Exercise prompt:
Copy the lines below exactly, starting at the one with "S&S COMPOSITES BUEU" and ending at the one with "New and Bespoke Pallets", and leave out any picture.

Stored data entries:
--*--

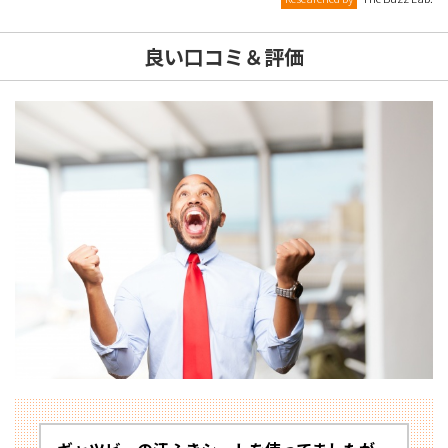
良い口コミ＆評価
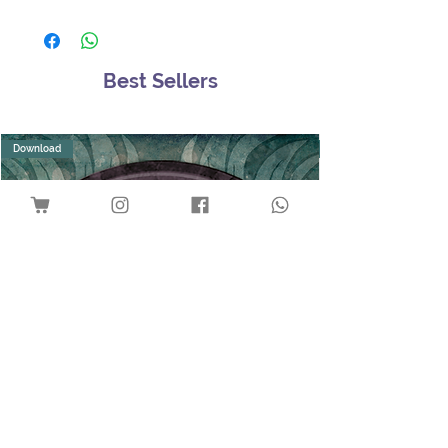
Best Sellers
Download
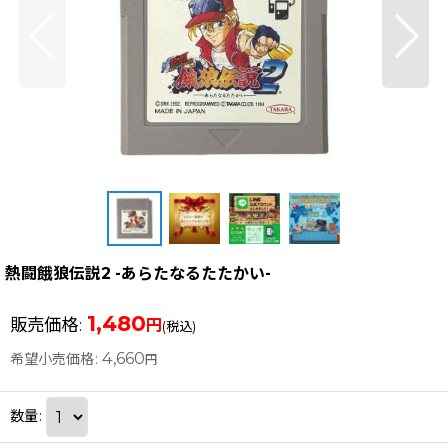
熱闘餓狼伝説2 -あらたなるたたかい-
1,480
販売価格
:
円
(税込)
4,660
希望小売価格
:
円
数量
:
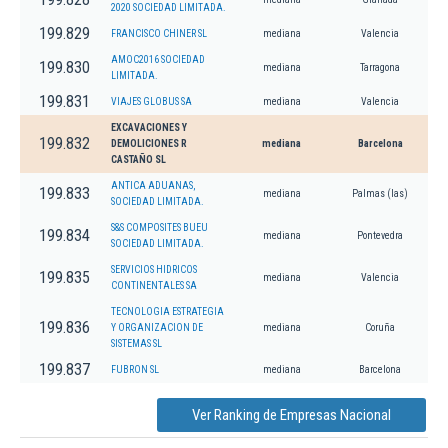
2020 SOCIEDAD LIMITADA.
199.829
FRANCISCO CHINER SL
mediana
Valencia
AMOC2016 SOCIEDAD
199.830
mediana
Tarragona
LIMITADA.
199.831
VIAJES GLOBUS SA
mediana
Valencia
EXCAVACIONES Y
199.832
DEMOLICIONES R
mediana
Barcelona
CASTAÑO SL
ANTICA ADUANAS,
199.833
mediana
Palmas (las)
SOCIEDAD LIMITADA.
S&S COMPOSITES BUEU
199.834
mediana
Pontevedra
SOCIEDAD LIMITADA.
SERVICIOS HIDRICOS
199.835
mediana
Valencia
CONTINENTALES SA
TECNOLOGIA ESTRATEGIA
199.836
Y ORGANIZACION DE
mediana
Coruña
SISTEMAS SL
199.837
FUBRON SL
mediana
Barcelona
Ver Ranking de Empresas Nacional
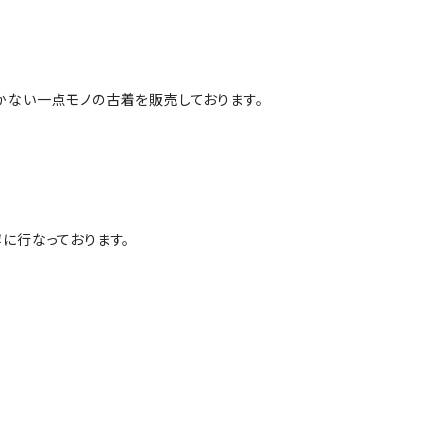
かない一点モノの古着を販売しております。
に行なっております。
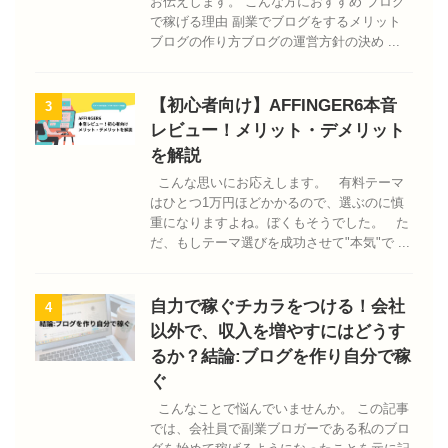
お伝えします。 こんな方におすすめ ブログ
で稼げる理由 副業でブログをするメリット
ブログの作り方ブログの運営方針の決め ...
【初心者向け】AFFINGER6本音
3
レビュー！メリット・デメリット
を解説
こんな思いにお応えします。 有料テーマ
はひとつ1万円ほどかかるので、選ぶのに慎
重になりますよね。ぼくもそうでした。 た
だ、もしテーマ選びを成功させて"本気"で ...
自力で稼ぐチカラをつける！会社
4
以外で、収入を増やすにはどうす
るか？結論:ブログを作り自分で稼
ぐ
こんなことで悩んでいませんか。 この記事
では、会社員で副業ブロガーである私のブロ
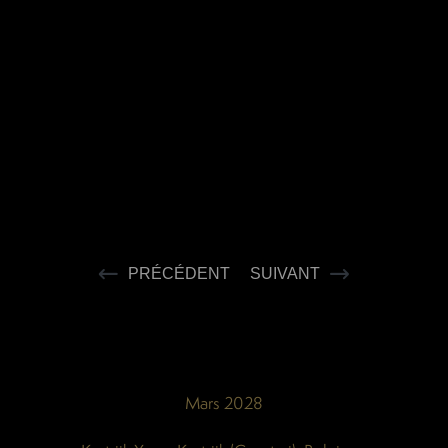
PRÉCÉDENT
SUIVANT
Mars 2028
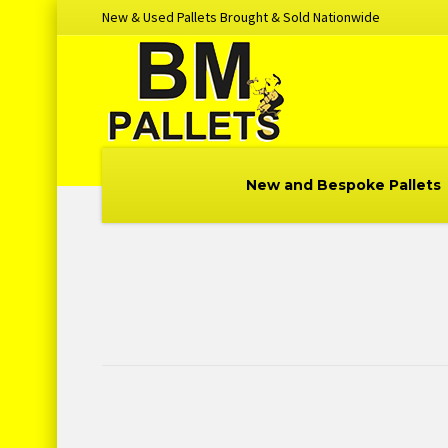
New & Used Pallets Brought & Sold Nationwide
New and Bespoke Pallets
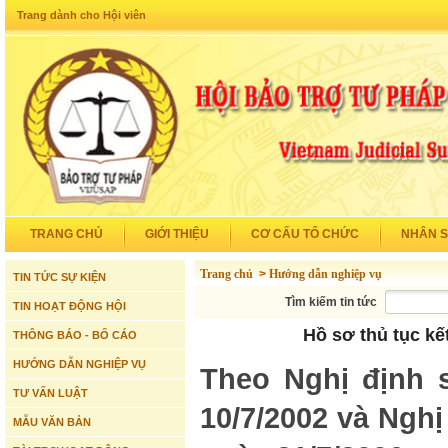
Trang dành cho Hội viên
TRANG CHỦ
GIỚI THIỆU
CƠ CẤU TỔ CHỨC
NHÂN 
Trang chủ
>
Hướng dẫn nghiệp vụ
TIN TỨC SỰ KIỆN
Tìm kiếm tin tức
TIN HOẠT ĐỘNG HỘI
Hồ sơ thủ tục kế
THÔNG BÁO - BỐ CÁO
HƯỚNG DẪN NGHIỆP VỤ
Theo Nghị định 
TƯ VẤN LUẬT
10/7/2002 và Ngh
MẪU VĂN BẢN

--*--

Response for this exercise:
S&S COMPOSITES BUEU
199.834
mediana
Pontevedra
SOCIEDAD LIMITADA.
SERVICIOS HIDRICOS
199.835
mediana
Valencia
CONTINENTALES SA
TECNOLOGIA ESTRATEGIA
199.836
Y ORGANIZACION DE
mediana
Coruña
SISTEMAS SL
199.837
FUBRON SL
mediana
Barcelona
Ver Ranking de Empresas Nacional
かない一点モノの古着を販売しております。
に行なっております。
お伝えします。 こんな方におすすめ ブログ
で稼げる理由 副業でブログをするメリット
ブログの作り方ブログの運営方針の決め ...
【初心者向け】AFFINGER6本音
3
レビュー！メリット・デメリット
を解説
こんな思いにお応えします。 有料テーマ
はひとつ1万円ほどかかるので、選ぶのに慎
重になりますよね。ぼくもそうでした。 た
だ、もしテーマ選びを成功させて"本気"で ...
自力で稼ぐチカラをつける！会社
4
以外で、収入を増やすにはどうす
るか？結論:ブログを作り自分で稼
ぐ
こんなことで悩んでいませんか。 この記事
では、会社員で副業ブロガーである私のブロ
PRÉCÉDENT
SUIVANT
Mars 2028
New & Used Pallets Brought & Sold Nationwide
New and Bespoke Pallets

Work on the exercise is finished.